13.1 Extracting images

Cpdf can extract the raster images to a given location. JPEG, JPEG2000 and JBIG2 images are extracted directly. Other images are written as PNGs, processed with either ImageMagick’s “magick” command, or NetPBM’s “pnmtopng” program, whichever is installed.

cpdf -extract-images in.pdf [<range>] [-im <path>] [-p2p <path]      [-dedup | -dedup-perpage] -o <path>

The -im or -p2p option is used to give the path to the external tool, one of which must be installed. The output specifer, e.g -o output/%%% gives the number format for numbering the images. Output files are named serially from 0, and include the page number too. For example, output files might be called output/000-p1.jpg, output/001-p1.png, output/002-p3.jpg etc. Here is an example invocation:

cpdf -extract-images in.pdf -im magick -o output/%%%

The output directory must already exist. The -dedup option deduplicates images entirely; the -dedup-perpage option only per page.

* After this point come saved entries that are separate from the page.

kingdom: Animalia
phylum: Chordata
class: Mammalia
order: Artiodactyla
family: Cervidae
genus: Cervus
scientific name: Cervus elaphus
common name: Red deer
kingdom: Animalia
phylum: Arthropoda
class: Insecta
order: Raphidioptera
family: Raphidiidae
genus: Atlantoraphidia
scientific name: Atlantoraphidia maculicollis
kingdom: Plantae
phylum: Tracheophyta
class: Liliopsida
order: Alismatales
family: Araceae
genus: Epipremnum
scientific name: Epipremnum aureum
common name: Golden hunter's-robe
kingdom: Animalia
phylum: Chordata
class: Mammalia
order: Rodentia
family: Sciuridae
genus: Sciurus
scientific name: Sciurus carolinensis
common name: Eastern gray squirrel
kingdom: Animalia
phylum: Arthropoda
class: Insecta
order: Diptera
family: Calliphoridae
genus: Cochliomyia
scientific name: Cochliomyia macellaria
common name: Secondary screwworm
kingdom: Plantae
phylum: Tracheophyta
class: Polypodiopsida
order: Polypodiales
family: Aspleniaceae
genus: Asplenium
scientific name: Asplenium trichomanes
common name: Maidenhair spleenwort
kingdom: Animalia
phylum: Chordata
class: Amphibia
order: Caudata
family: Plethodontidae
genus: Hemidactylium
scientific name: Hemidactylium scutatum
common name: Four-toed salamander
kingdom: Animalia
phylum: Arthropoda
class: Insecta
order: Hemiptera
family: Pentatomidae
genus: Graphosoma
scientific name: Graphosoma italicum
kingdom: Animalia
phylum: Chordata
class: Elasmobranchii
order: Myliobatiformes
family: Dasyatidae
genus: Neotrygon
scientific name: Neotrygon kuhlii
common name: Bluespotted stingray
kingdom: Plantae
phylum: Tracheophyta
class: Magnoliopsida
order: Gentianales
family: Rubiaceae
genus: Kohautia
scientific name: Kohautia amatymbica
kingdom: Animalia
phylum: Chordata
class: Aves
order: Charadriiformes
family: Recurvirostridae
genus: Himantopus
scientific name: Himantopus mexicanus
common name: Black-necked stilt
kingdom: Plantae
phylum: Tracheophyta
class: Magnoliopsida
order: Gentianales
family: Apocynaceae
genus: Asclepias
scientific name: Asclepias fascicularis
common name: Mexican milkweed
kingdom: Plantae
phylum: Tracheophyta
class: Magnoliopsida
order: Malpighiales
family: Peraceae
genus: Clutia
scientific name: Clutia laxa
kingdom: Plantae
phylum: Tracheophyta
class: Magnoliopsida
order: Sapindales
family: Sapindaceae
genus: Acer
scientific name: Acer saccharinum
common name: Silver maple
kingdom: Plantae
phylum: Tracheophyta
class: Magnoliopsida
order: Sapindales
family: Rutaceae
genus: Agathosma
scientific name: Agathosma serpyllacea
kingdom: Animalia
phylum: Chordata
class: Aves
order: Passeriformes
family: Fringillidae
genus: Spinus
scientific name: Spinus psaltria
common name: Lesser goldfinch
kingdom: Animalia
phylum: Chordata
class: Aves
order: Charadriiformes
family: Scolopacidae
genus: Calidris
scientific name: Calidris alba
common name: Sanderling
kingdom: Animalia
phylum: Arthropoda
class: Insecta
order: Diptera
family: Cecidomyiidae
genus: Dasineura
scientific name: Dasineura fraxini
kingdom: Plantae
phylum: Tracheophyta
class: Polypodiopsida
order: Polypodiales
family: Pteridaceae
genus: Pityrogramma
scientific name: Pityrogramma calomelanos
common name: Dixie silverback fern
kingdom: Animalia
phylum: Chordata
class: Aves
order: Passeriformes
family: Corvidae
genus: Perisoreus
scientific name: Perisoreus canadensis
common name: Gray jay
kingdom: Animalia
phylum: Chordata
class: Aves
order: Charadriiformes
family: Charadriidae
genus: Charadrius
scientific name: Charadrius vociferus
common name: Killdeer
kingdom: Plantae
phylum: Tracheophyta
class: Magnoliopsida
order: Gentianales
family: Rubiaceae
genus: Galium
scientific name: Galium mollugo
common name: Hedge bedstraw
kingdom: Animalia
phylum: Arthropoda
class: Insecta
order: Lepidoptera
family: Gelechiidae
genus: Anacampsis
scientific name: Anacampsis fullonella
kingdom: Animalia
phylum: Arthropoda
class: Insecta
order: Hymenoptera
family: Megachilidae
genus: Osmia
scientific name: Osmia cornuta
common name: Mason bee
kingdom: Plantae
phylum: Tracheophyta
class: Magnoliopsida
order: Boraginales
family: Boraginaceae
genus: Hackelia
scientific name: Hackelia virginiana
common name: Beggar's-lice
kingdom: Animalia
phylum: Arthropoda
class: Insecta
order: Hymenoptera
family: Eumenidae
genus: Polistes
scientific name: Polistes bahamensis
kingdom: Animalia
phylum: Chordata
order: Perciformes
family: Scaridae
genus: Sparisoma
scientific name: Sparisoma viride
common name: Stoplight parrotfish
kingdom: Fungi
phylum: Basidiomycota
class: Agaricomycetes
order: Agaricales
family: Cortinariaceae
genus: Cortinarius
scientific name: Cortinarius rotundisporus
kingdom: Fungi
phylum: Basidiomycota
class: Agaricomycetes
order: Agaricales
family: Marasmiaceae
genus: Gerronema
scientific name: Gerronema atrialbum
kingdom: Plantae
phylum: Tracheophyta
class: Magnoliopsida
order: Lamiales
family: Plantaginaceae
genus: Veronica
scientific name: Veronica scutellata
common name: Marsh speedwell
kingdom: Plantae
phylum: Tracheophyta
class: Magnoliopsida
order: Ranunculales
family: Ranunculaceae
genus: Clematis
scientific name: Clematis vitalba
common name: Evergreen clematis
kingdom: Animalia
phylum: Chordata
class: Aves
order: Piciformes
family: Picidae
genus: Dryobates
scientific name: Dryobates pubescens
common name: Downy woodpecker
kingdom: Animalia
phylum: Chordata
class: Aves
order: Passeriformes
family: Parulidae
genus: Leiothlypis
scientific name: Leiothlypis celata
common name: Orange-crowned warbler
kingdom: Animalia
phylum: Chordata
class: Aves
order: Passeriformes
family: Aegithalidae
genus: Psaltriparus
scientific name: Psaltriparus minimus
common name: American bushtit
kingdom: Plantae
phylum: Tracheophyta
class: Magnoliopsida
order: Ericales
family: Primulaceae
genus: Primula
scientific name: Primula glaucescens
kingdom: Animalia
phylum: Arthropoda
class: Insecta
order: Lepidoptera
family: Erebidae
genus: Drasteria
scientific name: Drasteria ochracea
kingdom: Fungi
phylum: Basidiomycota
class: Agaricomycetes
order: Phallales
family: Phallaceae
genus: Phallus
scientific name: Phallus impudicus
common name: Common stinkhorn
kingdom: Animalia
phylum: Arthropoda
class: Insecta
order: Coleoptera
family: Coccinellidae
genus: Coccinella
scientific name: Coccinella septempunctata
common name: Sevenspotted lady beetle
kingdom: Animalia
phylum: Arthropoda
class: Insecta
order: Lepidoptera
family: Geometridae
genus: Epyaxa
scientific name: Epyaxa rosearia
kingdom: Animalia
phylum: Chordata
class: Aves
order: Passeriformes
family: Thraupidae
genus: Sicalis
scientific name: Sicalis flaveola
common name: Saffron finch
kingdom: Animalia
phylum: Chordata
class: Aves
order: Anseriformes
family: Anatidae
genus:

13.2 Detecting Low-resolution Images

To list all images in the given range of pages which fall below a given resolution (in dots-per-inch), use the -image-resolution function:

cpdf -image-resolution 300 in.pdf [<range>]

2, /Im5, 531, 684, 149.935297, 150.138267
2, /Im6, 184, 164, 149.999988, 150.458710
2, /Im7, 171, 156, 149.999996, 150.579145
2, /Im9, 65, 91, 149.999986, 151.071856
2, /Im10, 94, 60, 149.999990, 152.284285
2, /Im15, 184, 139, 149.960011, 150.672060
4, /Im29, 53, 48, 149.970749, 151.616446

The format is page number, image name, x pixels, y pixels, x resolution, y resolution. The resolutions refer to the image’s effective resolution at point of use (taking account of scaling, rotation etc).

13.3 Removing an Image

To remove a particular image, find its name using -image-resolution with a sufficiently high resolution (so as to list all images), and then apply the -draft and -draft-remove-only operations from Section 18.1.

.NET Interface

 
CHAPTER 13. Images. 
 
Cpdf.startGetImageResolution(Cpdf.Pdf, Double) 
 
Cpdf.getImageResolutionPageNumber(Int32) 
 
Cpdf.getImageResolutionImageName(Int32) 
 
Cpdf.getImageResolutionXPixels(Int32) 
 
Cpdf.getImageResolutionYPixels(Int32) 
 
Cpdf.getImageResolutionXRes(Int32) 
 
Cpdf.getImageResolutionYRes(Int32) 
 
Cpdf.endGetImageResolution 
 
Gets image data, including resolution at all points of use. Call 
startGetImageResolution(pdf, min_required_resolution) will begin the 
process of obtaining data on all image uses below min_required_resolution, 
returning the total number. So, to return all image uses, specify a very 
high min_required_resolution. Then, call the other functions giving a 
serial number 0..n - 1, to retrieve the data. Finally, call 
endGetImageResolution to clean up.